• **ACTIVITY**: Please filter the entries for the word "source" and copy every line that has it.

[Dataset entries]
+++

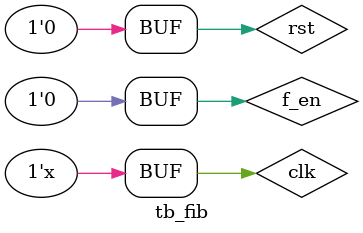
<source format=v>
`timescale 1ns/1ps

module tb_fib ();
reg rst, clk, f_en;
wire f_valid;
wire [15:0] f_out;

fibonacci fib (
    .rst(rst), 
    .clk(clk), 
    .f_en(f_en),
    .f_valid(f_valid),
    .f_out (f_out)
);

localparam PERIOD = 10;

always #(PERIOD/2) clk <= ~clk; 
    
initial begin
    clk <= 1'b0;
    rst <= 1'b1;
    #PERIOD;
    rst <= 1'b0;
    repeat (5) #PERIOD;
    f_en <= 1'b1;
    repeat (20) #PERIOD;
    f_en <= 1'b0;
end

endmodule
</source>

+++

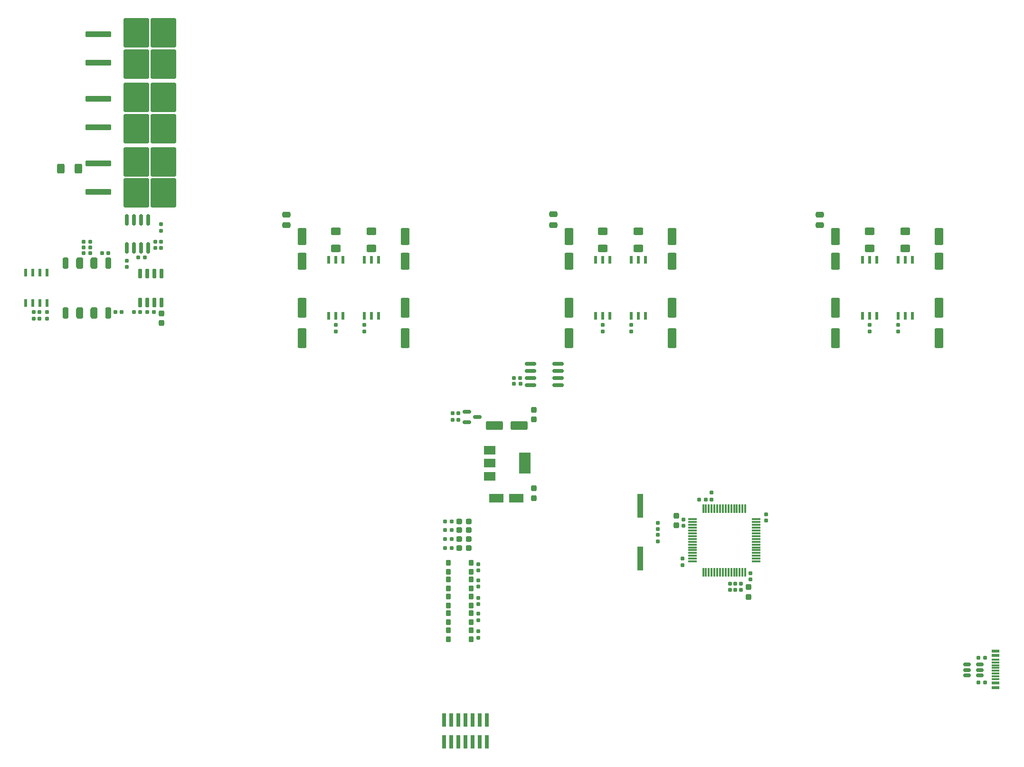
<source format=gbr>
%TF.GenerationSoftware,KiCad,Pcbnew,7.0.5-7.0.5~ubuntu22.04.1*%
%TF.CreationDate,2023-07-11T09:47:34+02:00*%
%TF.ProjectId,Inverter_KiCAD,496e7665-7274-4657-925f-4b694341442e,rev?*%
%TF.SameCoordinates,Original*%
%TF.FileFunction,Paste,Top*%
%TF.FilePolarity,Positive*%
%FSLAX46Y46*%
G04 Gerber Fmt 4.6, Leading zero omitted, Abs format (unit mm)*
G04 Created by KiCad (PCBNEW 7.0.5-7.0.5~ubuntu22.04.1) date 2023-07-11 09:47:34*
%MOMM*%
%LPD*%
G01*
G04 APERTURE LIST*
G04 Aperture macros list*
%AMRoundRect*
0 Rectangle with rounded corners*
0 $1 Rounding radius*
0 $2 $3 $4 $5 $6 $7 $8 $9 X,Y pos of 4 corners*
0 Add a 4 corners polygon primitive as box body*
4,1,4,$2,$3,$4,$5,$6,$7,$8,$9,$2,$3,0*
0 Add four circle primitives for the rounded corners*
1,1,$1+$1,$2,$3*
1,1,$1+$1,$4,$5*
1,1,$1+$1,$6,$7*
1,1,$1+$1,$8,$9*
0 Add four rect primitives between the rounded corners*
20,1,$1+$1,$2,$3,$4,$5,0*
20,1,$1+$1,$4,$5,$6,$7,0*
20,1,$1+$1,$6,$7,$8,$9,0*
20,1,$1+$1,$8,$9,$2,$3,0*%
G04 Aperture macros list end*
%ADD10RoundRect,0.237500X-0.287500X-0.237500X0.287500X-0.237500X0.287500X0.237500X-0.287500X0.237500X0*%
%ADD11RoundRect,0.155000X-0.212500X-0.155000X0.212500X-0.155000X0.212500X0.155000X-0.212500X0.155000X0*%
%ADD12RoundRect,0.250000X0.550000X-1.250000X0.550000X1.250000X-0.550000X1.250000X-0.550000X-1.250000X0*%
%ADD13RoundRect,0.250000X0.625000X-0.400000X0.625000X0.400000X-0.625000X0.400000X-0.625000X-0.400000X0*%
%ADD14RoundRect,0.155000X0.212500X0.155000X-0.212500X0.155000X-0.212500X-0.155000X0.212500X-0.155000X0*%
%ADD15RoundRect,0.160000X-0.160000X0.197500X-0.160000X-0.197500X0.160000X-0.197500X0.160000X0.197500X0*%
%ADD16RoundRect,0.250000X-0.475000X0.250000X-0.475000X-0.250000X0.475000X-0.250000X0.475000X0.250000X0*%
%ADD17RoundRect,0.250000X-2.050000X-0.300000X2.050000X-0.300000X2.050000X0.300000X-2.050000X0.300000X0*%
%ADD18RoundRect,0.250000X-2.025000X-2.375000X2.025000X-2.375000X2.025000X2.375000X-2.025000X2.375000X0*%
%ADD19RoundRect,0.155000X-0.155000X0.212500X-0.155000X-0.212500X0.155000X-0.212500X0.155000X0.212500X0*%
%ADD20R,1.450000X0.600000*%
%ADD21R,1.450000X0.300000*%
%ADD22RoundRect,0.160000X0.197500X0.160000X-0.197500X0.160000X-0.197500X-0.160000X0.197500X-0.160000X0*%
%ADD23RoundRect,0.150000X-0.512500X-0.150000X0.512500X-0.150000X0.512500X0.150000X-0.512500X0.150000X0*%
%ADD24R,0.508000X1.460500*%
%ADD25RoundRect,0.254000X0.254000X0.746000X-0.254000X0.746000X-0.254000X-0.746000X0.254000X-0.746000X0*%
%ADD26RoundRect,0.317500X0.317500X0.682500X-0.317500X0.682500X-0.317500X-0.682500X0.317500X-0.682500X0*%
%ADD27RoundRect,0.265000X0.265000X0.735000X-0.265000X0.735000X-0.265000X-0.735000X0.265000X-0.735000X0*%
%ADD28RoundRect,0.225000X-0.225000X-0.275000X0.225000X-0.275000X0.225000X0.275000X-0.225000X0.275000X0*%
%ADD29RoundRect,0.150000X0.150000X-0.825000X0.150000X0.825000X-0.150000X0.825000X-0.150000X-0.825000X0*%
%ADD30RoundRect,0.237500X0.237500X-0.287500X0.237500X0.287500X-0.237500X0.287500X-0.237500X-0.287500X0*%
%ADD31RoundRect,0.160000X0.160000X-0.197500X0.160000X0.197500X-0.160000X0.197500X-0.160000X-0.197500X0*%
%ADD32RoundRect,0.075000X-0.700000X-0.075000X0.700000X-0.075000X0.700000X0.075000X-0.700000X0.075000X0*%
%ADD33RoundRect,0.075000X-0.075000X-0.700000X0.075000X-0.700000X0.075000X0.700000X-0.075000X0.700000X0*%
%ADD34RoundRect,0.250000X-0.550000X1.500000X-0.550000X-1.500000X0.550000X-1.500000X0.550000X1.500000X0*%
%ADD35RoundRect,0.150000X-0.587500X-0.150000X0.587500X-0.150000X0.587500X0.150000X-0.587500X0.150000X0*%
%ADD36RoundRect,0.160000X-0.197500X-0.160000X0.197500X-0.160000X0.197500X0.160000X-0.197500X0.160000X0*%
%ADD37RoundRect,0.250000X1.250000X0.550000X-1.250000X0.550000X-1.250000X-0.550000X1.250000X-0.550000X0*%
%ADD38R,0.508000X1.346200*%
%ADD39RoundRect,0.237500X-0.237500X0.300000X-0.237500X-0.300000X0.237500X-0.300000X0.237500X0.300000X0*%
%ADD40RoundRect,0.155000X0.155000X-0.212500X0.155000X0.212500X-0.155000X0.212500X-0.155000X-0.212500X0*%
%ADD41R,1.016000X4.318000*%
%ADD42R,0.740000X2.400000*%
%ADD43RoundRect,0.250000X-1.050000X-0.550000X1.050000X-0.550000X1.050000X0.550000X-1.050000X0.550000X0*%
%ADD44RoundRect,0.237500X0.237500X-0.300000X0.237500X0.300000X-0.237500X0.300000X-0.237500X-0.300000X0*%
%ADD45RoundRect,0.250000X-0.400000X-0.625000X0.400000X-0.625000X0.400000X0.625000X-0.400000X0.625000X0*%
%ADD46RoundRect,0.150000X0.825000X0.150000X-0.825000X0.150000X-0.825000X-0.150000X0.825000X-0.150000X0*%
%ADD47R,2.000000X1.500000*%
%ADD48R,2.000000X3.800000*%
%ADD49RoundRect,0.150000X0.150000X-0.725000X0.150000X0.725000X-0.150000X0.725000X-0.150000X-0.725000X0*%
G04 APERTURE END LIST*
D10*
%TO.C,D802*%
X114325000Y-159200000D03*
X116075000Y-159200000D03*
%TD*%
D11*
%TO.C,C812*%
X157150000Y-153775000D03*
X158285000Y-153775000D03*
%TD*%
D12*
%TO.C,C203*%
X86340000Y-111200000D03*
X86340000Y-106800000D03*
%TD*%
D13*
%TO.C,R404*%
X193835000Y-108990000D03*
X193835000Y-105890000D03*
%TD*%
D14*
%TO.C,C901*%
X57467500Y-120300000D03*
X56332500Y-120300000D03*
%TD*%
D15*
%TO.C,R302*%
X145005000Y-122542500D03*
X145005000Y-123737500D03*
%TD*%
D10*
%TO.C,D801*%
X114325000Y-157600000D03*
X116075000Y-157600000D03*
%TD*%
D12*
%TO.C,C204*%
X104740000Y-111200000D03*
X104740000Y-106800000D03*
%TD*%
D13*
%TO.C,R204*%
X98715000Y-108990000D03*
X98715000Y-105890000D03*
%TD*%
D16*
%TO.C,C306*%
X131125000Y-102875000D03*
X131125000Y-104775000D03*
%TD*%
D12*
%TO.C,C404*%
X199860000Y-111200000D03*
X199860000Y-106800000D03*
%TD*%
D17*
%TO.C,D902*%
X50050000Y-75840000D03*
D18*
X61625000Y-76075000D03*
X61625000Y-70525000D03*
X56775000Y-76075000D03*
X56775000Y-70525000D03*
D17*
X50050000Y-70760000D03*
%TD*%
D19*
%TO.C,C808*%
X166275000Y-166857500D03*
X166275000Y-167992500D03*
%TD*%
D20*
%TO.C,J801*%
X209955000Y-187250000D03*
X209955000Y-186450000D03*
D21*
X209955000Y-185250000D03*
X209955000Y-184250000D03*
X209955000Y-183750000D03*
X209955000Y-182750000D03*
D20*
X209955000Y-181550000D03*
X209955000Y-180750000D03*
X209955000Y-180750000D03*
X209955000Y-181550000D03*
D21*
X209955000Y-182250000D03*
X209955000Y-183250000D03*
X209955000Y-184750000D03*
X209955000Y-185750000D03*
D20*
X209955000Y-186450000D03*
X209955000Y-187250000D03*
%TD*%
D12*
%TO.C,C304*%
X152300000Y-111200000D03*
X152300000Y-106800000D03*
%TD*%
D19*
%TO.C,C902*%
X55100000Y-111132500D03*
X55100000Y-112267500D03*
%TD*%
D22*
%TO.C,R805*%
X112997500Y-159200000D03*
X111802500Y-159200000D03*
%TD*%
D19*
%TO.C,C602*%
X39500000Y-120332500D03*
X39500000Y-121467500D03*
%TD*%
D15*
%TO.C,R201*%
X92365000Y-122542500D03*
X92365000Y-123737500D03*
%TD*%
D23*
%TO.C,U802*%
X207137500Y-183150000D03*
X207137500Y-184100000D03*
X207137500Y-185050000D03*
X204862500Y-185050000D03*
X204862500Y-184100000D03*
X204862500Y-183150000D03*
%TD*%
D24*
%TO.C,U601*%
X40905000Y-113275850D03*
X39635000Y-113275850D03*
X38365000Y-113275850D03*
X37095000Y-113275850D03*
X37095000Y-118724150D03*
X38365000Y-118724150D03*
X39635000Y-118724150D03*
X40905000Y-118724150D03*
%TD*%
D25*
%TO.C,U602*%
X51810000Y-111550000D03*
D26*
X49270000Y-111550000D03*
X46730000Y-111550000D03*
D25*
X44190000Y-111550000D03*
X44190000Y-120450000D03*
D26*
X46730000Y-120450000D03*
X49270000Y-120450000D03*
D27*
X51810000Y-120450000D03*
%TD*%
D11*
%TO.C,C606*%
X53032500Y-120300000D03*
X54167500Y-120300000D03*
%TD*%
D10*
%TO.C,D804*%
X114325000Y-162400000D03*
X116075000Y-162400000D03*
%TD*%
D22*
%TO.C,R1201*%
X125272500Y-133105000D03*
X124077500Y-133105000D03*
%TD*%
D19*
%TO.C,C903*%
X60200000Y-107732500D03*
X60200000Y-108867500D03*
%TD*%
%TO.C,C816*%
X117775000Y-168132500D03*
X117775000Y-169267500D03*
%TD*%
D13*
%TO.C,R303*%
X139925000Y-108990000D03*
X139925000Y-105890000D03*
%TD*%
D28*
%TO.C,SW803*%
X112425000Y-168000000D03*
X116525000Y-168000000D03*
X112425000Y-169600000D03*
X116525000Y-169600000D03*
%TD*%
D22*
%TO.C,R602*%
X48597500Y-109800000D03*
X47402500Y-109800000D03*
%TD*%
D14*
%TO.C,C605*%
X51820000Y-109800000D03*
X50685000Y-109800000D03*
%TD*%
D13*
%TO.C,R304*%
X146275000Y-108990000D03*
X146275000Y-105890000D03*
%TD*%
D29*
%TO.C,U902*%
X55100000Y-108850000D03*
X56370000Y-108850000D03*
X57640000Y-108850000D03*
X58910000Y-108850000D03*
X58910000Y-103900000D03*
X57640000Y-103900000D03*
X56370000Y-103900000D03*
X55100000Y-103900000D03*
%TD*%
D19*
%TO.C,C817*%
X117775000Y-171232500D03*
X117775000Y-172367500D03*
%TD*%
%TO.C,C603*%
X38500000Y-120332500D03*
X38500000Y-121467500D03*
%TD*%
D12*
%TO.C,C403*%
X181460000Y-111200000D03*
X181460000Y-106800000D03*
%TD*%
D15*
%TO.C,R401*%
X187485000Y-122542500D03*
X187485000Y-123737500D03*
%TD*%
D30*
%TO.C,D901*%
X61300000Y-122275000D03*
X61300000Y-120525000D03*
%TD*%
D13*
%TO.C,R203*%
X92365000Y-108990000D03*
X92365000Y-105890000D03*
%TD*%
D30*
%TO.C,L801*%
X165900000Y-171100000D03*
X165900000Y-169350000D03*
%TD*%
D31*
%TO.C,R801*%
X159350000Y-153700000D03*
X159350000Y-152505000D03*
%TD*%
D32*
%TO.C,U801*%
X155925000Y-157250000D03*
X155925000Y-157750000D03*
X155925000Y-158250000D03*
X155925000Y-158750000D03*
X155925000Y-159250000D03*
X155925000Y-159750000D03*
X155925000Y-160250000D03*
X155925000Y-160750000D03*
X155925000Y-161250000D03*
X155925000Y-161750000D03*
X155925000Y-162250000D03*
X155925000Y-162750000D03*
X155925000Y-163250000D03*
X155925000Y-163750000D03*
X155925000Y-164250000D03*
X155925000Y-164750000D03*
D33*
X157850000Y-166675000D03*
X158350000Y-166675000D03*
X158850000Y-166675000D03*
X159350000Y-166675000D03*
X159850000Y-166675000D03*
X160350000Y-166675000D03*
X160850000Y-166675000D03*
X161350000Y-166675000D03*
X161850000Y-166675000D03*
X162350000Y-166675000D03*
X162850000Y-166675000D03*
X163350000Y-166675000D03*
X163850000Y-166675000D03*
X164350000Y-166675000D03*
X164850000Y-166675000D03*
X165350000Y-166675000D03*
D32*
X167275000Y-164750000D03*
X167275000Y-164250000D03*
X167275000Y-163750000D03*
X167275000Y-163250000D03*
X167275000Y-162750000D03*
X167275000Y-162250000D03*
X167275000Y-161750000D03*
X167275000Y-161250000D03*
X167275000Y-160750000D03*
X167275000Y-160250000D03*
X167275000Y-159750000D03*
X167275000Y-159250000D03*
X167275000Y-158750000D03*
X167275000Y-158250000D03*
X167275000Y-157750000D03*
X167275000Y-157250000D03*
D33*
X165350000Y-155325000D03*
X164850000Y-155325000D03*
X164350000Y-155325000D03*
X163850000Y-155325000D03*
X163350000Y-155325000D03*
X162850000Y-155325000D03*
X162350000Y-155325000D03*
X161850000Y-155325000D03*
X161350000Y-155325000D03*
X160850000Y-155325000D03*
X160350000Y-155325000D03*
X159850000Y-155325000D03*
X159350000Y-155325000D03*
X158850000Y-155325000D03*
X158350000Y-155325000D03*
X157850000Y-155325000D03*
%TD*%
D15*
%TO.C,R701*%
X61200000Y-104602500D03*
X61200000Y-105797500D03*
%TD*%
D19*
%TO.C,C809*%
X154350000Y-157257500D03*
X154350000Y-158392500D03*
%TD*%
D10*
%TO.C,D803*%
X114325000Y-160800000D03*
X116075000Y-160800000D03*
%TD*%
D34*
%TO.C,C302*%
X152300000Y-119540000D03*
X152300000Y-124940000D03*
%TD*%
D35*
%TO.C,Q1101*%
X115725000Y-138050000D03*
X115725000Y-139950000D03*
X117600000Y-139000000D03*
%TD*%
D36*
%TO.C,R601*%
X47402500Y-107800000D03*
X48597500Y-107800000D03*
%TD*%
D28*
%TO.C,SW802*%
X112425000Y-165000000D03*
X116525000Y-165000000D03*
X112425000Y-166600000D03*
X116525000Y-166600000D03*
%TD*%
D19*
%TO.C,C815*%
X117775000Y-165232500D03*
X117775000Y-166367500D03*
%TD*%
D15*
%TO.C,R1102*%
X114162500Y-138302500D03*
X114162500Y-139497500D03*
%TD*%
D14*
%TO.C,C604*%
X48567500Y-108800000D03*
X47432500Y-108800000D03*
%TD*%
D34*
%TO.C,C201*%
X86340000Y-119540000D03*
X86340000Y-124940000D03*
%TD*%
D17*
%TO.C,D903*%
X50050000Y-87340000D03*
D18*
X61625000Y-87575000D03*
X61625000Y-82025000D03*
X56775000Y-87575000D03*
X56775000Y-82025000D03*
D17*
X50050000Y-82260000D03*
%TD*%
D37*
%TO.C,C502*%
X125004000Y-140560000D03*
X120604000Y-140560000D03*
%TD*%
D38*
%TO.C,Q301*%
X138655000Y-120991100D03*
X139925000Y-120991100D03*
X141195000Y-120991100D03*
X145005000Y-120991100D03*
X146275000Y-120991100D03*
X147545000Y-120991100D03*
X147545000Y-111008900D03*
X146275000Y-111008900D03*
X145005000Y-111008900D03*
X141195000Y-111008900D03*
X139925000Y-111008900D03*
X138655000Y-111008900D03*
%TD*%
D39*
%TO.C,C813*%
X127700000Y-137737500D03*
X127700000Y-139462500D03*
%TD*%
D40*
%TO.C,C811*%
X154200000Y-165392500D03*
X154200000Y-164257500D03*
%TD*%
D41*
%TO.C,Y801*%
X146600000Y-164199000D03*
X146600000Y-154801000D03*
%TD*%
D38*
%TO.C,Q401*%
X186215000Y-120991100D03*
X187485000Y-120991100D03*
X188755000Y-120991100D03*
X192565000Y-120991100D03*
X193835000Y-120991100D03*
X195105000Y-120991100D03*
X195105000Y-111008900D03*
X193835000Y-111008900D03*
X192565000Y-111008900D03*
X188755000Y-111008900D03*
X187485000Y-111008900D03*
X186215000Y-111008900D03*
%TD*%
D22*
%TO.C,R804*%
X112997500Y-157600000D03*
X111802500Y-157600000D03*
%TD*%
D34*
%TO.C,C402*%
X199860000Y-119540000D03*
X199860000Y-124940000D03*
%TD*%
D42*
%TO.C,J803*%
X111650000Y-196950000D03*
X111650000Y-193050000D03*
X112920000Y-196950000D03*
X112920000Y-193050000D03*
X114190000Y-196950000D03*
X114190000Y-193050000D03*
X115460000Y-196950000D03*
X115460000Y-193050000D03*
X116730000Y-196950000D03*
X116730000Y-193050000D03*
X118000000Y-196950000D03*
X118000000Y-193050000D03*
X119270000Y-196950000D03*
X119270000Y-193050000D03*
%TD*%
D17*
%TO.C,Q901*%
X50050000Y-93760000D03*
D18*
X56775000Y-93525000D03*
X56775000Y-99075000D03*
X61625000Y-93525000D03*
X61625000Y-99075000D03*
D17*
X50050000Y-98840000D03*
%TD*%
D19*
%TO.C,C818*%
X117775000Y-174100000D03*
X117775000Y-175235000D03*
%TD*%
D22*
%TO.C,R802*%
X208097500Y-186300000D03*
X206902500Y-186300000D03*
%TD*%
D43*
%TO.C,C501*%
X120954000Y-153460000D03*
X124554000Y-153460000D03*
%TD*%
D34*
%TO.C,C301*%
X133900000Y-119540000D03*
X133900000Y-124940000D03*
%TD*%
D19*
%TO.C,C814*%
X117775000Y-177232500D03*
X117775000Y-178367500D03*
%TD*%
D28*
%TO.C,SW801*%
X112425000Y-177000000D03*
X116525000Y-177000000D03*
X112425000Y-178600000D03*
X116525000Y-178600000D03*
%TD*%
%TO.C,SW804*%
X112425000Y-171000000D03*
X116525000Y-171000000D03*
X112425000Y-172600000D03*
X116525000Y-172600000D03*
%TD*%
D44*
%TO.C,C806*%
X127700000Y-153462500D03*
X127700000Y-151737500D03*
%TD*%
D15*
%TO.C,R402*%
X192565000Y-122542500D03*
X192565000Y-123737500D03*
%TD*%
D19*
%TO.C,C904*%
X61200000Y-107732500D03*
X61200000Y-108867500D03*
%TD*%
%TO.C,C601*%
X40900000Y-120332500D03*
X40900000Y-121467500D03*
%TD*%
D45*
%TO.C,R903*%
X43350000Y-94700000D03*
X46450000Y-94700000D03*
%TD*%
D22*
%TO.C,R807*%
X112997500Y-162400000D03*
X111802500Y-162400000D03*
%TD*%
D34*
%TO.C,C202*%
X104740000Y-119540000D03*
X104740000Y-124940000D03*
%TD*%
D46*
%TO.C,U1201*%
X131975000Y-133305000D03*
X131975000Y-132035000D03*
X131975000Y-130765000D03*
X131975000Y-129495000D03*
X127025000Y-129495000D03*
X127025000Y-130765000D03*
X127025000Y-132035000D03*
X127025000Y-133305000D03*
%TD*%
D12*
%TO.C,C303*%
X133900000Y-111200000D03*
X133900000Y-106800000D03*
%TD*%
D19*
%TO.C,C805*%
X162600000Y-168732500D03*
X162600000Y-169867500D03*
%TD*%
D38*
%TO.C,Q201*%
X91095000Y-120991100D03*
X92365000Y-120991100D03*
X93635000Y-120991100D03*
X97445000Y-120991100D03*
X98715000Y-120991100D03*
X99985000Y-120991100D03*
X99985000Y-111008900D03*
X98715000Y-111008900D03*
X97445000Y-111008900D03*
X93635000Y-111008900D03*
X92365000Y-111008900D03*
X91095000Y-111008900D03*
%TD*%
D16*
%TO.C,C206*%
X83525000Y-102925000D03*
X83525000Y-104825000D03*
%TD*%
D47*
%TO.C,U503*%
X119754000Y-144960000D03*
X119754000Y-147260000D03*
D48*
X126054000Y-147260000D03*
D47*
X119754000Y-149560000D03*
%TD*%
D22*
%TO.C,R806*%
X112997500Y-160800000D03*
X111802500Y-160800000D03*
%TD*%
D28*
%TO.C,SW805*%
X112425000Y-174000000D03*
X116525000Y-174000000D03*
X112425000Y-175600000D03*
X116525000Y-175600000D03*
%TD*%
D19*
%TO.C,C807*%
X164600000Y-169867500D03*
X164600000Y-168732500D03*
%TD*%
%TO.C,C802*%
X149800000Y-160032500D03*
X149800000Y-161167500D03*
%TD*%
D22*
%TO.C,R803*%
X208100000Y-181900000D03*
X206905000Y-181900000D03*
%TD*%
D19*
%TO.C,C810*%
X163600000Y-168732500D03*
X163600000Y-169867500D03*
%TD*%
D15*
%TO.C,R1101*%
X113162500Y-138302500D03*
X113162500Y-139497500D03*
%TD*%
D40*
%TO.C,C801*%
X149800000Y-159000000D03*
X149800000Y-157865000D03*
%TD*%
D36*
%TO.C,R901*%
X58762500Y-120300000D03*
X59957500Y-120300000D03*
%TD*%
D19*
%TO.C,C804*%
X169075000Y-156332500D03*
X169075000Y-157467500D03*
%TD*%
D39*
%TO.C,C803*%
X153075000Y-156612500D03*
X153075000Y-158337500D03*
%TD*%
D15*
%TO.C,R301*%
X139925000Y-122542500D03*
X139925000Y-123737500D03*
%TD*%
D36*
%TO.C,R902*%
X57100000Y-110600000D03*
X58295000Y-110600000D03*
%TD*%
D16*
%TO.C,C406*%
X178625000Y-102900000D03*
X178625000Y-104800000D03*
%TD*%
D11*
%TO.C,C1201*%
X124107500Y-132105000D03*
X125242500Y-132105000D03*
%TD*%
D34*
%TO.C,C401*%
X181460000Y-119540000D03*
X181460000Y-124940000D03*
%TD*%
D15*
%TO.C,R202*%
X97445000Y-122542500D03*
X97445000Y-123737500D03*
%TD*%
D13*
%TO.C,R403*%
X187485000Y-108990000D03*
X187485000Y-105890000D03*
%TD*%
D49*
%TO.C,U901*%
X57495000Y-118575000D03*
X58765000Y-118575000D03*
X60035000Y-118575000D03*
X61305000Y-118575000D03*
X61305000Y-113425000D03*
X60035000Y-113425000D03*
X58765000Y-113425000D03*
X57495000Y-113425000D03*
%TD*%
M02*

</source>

+++

• **ANSWER TO THIS EXERCISE**:
<source format=v>
</source>
<source format=gbr>
</source>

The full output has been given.